FRAGMENTO CITADO
# Qué rinde más: Una salida Complementaria o Cuasi-complementaria?



## kevinyo88 (Dic 27, 2011)

tengo dos opciones , poner mi maquina complementario o cuasicomplemnentaria, es para bajos, cual me rendiria mas,ojo que para los bajos no se nesecita tanto calidad de sonido , se nesecita es potencia.


----------



## DOSMETROS (Dic 27, 2011)

Tratá de utilizar títulos descriptivos.

No uses regionalismos , si se trata de un amplificador , pues que sea amplificador !

Lo de máquina resulta incomprensible.

Los dos rinden practicamente lo mismo.


----------



## elaficionado (Dic 27, 2011)

Hola.

Con máquina quieres decir amplificador, si es sí, usa cualquiera, son lo mismo.
El cuasicomplementario se empleó debido a que los primeros transistores de potencia PNP eran más caros que los NPN de la misma potencia (estoy hablando de los años 60 del siglo 20), en la actualidad, eso ya no ocurre.

Chao.
elaficionado.


----------



## kevinyo88 (Dic 27, 2011)

ok, gracias  amigos y perdon por lo del regionalismo... bueno pero que tanto es verdad que el cuasicomplementario tiene un poco mas de volumen?


----------



## DOSMETROS (Dic 28, 2011)

elaficionado dijo:


> Con máquina quieres decir amplificador, si es sí, *usa cualquiera, son lo mismo*.


 



DOSMETROS dijo:


> *Los dos rinden practicamente lo mismo.*


 

Saludos                                                        !


----------



## Ley de Watt (Dic 28, 2011)

kevinyo88 dijo:


> . . . poner mi ?a?ui?a complementario o cuasicomplemnentaria . . .



Hacer la conversion requiere conocimientos sobre transistores, tambien de un circuito esquematico para tomar la decision correcta.


----------



## kevinyo88 (Dic 28, 2011)

bueno amigos, se convertir de complementaria a cuasi complementaria , tengo las herramientas y los elementos necesarios , yo o que quiero es rendimiento pero como me dicen que los dos rinden lo mismo pues mejor lo dejo complementario , gracias


----------

Entradas de datos extraídas:
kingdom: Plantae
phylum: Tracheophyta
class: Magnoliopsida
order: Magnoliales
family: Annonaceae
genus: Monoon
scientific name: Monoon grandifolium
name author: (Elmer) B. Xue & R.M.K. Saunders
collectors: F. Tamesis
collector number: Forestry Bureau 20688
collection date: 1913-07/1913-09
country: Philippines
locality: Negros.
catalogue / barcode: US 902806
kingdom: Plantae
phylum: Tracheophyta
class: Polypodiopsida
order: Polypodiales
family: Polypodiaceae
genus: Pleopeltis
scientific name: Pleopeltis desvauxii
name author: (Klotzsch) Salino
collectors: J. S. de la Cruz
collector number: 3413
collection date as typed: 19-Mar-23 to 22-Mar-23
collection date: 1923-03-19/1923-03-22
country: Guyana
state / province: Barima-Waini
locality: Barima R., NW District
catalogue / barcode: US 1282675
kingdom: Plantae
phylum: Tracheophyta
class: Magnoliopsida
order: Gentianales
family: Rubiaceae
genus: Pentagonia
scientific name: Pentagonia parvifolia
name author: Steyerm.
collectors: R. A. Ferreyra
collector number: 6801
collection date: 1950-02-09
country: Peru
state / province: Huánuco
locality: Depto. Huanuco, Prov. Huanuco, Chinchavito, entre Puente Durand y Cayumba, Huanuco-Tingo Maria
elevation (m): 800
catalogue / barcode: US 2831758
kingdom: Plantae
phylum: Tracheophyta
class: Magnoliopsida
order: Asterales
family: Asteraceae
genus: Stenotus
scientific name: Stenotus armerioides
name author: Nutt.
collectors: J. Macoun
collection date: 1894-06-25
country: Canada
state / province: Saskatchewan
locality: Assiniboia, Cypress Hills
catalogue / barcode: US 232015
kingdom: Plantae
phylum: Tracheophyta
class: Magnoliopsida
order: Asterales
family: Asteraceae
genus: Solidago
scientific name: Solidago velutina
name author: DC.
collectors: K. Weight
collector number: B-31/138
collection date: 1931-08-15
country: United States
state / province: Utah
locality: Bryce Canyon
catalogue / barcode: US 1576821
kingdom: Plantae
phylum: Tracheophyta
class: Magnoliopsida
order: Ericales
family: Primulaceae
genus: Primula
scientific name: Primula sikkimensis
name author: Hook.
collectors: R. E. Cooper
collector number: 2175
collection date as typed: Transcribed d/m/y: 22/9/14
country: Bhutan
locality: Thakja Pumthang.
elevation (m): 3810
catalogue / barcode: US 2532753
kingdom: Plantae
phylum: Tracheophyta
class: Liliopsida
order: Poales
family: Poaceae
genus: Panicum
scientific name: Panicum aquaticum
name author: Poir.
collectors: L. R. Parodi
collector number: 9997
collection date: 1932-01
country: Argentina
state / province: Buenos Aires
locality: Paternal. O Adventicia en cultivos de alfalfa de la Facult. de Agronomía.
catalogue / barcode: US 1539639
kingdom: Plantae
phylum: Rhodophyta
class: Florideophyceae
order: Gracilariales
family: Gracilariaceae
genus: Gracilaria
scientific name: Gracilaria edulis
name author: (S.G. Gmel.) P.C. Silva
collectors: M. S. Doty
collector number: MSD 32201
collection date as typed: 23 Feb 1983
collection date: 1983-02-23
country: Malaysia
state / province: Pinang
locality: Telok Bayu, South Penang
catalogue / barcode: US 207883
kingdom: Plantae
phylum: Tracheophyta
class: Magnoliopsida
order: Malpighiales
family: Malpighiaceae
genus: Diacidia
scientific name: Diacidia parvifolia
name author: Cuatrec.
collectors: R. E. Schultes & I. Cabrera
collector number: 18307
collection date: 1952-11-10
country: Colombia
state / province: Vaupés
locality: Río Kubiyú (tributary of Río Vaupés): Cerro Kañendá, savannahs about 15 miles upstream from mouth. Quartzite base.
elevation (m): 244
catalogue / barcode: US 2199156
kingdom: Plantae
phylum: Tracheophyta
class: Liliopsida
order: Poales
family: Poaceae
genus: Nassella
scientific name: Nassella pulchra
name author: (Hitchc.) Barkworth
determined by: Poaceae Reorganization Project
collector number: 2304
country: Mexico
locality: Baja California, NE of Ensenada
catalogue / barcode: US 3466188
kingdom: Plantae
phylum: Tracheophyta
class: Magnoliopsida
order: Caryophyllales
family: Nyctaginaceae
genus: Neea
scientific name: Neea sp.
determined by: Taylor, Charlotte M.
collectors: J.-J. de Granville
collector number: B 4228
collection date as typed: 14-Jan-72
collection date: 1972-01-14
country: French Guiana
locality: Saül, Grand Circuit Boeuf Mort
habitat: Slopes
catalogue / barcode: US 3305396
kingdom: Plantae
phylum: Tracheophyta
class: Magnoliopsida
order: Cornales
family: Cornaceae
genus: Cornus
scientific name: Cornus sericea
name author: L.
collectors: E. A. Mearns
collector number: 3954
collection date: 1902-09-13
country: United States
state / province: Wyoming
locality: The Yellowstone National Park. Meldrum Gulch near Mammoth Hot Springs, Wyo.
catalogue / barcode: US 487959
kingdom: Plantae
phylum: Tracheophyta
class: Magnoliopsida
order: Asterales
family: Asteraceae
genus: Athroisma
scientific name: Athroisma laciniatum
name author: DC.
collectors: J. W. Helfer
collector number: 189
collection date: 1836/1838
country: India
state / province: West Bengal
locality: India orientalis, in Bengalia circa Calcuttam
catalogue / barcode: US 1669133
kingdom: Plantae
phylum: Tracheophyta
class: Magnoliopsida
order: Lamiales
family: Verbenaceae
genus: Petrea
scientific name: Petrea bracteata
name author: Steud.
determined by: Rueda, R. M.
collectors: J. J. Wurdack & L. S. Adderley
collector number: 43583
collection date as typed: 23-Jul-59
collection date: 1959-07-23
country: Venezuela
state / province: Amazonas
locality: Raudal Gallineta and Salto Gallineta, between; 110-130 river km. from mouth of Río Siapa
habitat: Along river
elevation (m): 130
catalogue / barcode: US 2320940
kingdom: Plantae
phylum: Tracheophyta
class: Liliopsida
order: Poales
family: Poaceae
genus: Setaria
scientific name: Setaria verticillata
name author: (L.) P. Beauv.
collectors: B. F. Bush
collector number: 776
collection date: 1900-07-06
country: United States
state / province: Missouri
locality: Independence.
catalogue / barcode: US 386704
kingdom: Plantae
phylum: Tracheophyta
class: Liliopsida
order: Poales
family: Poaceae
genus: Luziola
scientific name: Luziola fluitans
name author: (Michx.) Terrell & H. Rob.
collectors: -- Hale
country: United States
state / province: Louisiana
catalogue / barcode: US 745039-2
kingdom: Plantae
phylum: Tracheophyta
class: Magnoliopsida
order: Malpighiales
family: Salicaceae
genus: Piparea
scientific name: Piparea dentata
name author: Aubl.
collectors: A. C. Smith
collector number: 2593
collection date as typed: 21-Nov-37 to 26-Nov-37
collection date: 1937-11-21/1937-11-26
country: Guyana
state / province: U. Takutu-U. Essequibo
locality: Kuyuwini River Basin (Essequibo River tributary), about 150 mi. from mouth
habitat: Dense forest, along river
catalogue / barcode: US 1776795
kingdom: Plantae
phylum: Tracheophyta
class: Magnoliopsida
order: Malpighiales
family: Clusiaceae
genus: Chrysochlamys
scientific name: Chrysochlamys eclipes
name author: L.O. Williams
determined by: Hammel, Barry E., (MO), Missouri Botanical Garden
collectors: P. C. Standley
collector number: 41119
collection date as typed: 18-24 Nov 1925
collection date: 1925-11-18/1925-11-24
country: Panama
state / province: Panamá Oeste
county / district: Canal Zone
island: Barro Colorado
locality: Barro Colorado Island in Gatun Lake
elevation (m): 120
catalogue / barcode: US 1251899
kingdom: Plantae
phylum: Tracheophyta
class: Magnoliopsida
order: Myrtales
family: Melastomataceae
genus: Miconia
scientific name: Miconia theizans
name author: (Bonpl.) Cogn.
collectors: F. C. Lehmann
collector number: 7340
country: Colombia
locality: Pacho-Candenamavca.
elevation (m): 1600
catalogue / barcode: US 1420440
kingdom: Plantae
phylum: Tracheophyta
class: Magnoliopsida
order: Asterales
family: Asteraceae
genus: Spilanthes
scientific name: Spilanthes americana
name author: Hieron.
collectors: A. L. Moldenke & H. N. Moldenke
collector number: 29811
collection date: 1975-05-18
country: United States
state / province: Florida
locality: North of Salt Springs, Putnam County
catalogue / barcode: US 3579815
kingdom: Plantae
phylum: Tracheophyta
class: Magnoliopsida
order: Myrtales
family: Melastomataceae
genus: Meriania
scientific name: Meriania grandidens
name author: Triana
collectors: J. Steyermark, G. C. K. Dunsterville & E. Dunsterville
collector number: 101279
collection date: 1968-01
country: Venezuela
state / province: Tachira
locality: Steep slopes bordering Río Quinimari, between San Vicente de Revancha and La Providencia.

TAREAS A REALIZAR
1 – Cita tal cual del hilo sobre amplificadores el tramo que va desde "elaficionado." hasta "mas de volumen?".
2 – En el hilo sobre amplificadores, ¿por qué se empezó a usar la salida cuasicomplementaria?

RESPUESTAS POR TAREA
1 –
elaficionado.


----------



## kevinyo88 (Dic 27, 2011)

ok, gracias  amigos y perdon por lo del regionalismo... bueno pero que tanto es verdad que el cuasicomplementario tiene un poco mas de volumen?

2 – Porque los primeros transistores de potencia PNP eran más caros que los NPN de la misma potencia.